Nursing is a highly knowledge-intensive endeavour, with a wide range of exacting procedures tailored to each situation. Each type of ward follows very different procedures and getting these wrong can have dire consequences.

But nurses are increasingly being called to assist in different wards, for example owing to staff shortages. It then falls on these nurses to quickly familiarise themselves with the different procedures used in these different wards and get back up to speed, placing enormous pressure on the individuals assigned.

HealthTech therefore proposed an online space where standardised information on nursing can be digitised in the form of easy-to-understand text posts or tutorial videos created by industry professionals, which nurses can access at any point of the day.

“Much like watching a quick YouTube video tutorial, you learn better when using more than one of your senses,” notes Msuthwana.

“The possibility also exists to employ augmented reality within this programme to train nurses on new and old procedures.
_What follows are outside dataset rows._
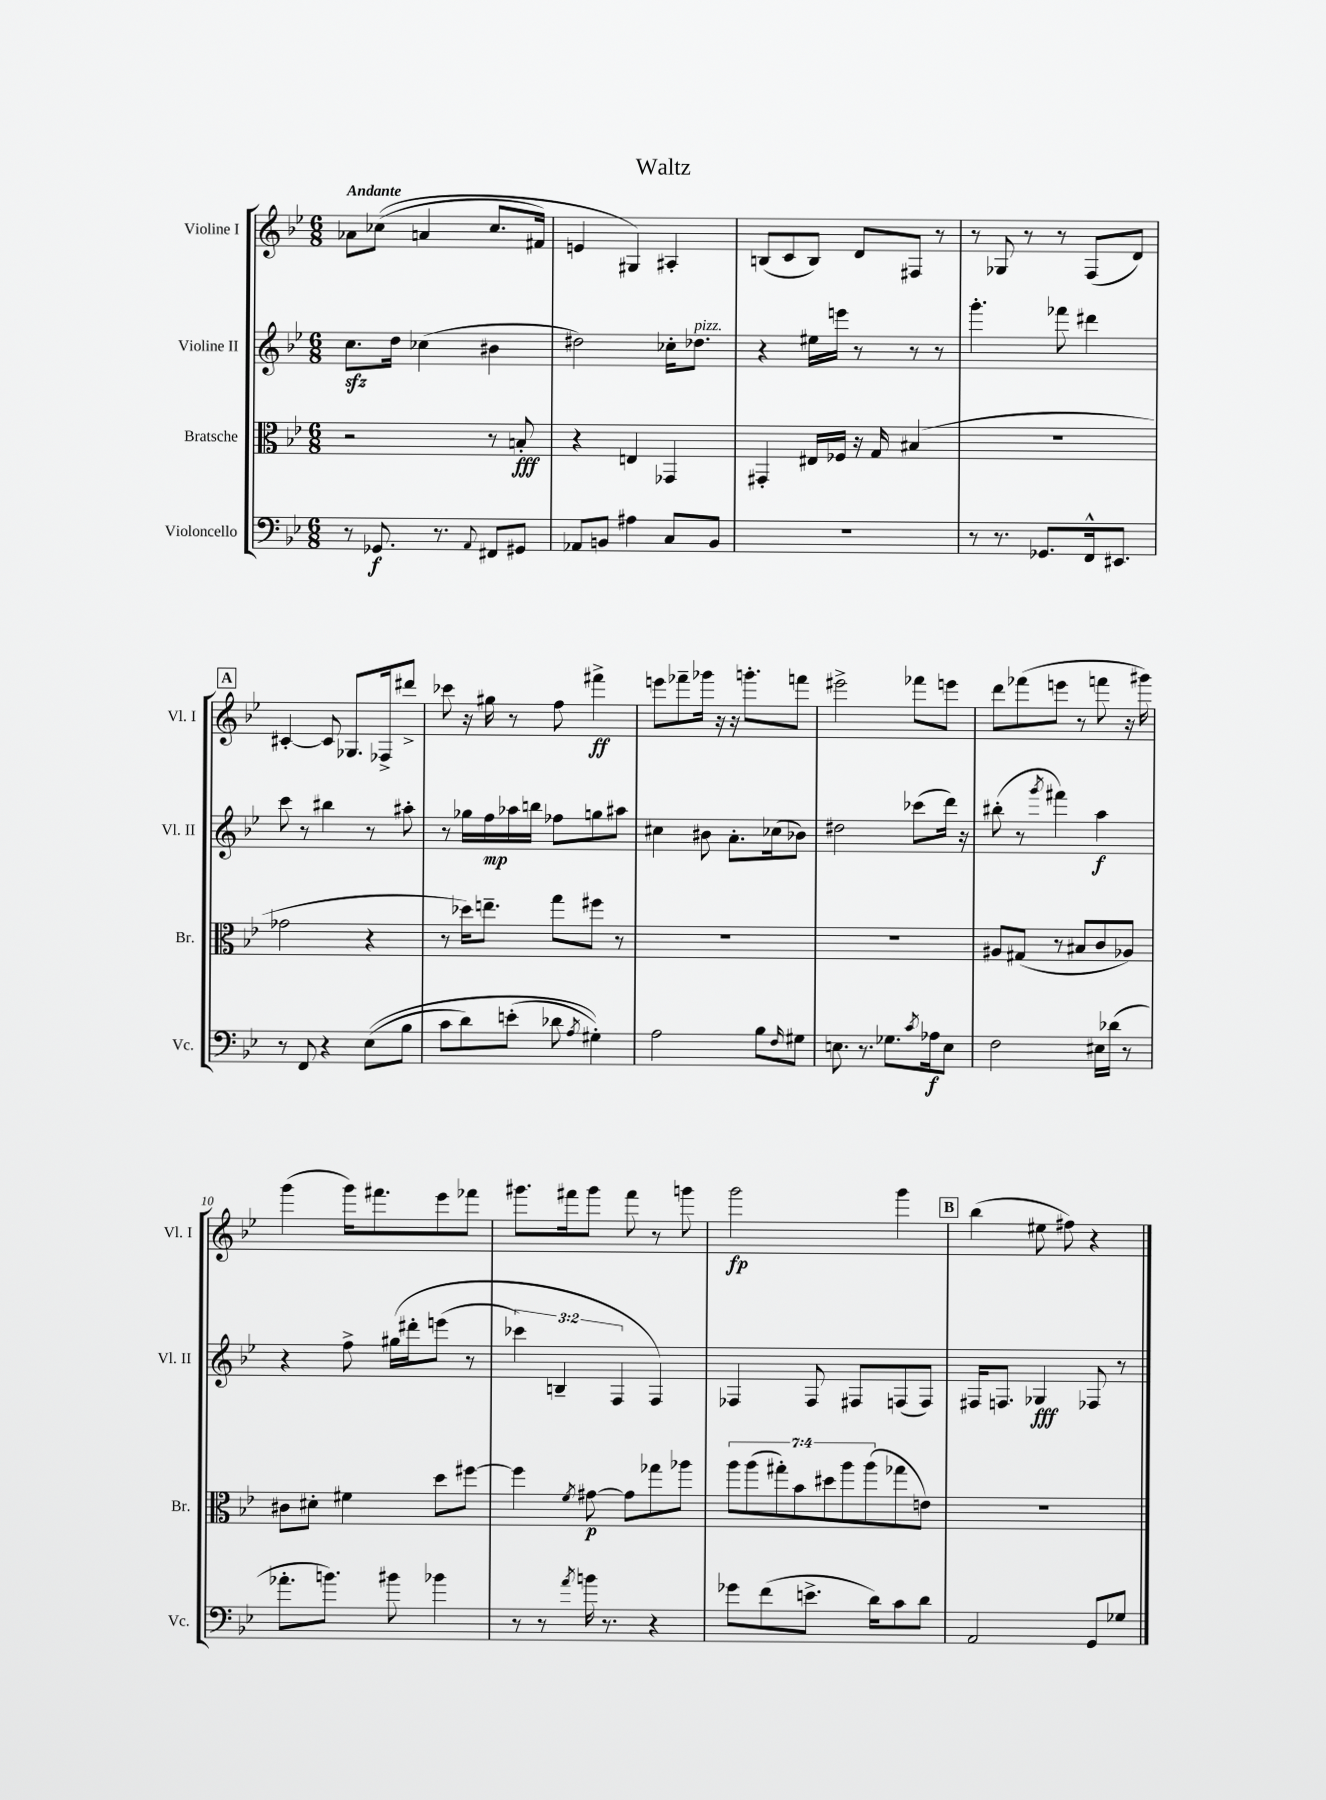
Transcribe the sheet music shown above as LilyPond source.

\header { title = "Waltz" }
<<
\new StaffGroup <<
\new Staff = "s0" \with { instrumentName = "Violine I" shortInstrumentName = "Vl. I" } {
    \clef treble \key bes \major \numericTimeSignature \time 6/8 \tempo "Andante"
    aes'8 ces''8(\( a'4 ces''8. fis'16) |
    e'4 gis4\) ais4-. |
    b8( c'8 b8) d'8 fis8 r8 |
    r8 ges8 r8 r8 f8( d'8) |
    \mark \markup { \box "A" } cis'4~-. cis'8 ges8. fes16-> dis'''8-> |
    ces'''8 r16 gis''16 r8 f''8 fis'''4->\ff |
    e'''8 fes'''8-- ges'''16 r16 r16 g'''8.-. f'''8 |
    eis'''2-> fes'''8 e'''8 |
    d'''8 fes'''8( e'''8 r8 f'''8 r16 gis'''16) |
    g'''4( g'''16) fis'''8. ees'''8 fes'''8 |
    gis'''8. fis'''16 gis'''8 fis'''8 r8 g'''8 |
    g'''2\fp g'''4 |
    \mark \markup { \box "B" } bes''4( eis''8 fis''8) r4 \bar "|." |
}
\new Staff = "s1" \with { instrumentName = "Violine II" shortInstrumentName = "Vl. II" } {
    \clef treble \key bes \major \numericTimeSignature \time 6/8 \override Staff.TupletNumber.text = #tuplet-number::calc-fraction-text
    c''8.\sfz d''16 ces''4( bis'4 |
    dis''2) ces''16-. des''8.^\markup { \italic "pizz." } |
    r4 eis''16 e'''16 r8 r8 r8 |
    g'''4.-. fes'''8 dis'''4 |
    \mark \markup { \box "A" } c'''8 r8 bis''4 r8 ais''8-. |
    r8 ges''16 f''16\mp aes''16 b''16 fes''8 g''8 ais''8 |
    cis''4 bis'8 a'8.-. ces''16( bes'8) |
    dis''2 ces'''8( d'''16) r16 |
    bis''8-.( r8 \acciaccatura { g'''8 } fis'''4) a''4\f |
    r4 f''8-> gis''16\( dis'''16-. e'''8( r8 |
    \tuplet 3/2 { ces'''4) b4-- f4 } f4\) |
    fes4 fes8 fis8 f8( f8) |
    \mark \markup { \box "B" } fis16 f8. ges4\fff fes8 r8 \bar "|." |
}
\new Staff = "s2" \with { instrumentName = "Bratsche" shortInstrumentName = "Br." } {
    \clef alto \key bes \major \numericTimeSignature \time 6/8 \override Staff.TupletNumber.text = #tuplet-number::calc-fraction-text
    r2 r8 b8-.\fff |
    r4 e4 ges,4 |
    gis,4-. eis16 fes16 r16 g16 bis4( |
    R2. |
    \mark \markup { \box "A" } ges'2 r4 |
    r8 des''16) e''8.-- g''8 fis''8 r8 |
    R2. |
    R2. |
    ais8 gis8( r8 bis8 c'8 aes8) |
    cis'8 dis'8-. fis'4 d''8 fis''8~ |
    fis''4 \acciaccatura { f'8 } gis'8~\p gis'8 ges''8 aes''8 |
    \tuplet 7/4 { a''8 a''8( gis''8-.) bes'8 dis''8 a''8 a''8( } ges''8 e'8) |
    \mark \markup { \box "B" } R2. \bar "|." |
}
\new Staff = "s3" \with { instrumentName = "Violoncello" shortInstrumentName = "Vc." } {
    \clef bass \key bes \major \numericTimeSignature \time 6/8
    r8 ges,8.\f r8. \appoggiatura { a,8 } fis,8 gis,8 |
    aes,8 b,8 ais4 c8 b,8 |
    R2. |
    r8 r8. ges,8. f,16-^ eis,8. |
    \mark \markup { \box "A" } r8 f,8 r4 ees8(\( bes8 |
    c'8 d'8) e'8-.( des'8 \acciaccatura { a8 } gis4-.)\) |
    a2 bes8 \grace { f16 } gis8 |
    e8. r8. ges8. \acciaccatura { c'8 } aes16\f e8 |
    f2 eis16 des'16( r8 |
    aes'8.-. b'8.) bis'8 bes'4 |
    r8 r8 \acciaccatura { a'8 } b'16 r8. r4 |
    ges'8 f'8( e'8.-> d'16) c'8 d'8 |
    \mark \markup { \box "B" } a,2 g,8 ges8 \bar "|." |
}
>>
>>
Imagine using virtual reality glasses to train nurses in operating complex pieces of hospital equipment without having to withdraw this equipment from hospital use for that period.”

The winning team’s online tutorial concept will commence its developmental journey in October once the mLab students have concluded their studies and begun their three-month internship with AfriNurse.

The company hopes to have a working pilot programme ready for testing at the Tembisa Tertiary and Louis Pasteur Private Hospitals by January 2023, with the goal of launching on a wide scale later that year.

As an alumnus of The Innovation Hub’s Maxum Smart Business Incubation programme, the hackathon supported AfriNurse’s goal is to bring nursing and technology together to improve the nursing industry as a whole, and to provide the same access to standardised knowledge to nurses in cities and rural hospitals or clinics.

AfriNurse partnered with AfroCentric, which provided the funding for the day, while The Innovation Hub oversaw the event’s administration and marketing.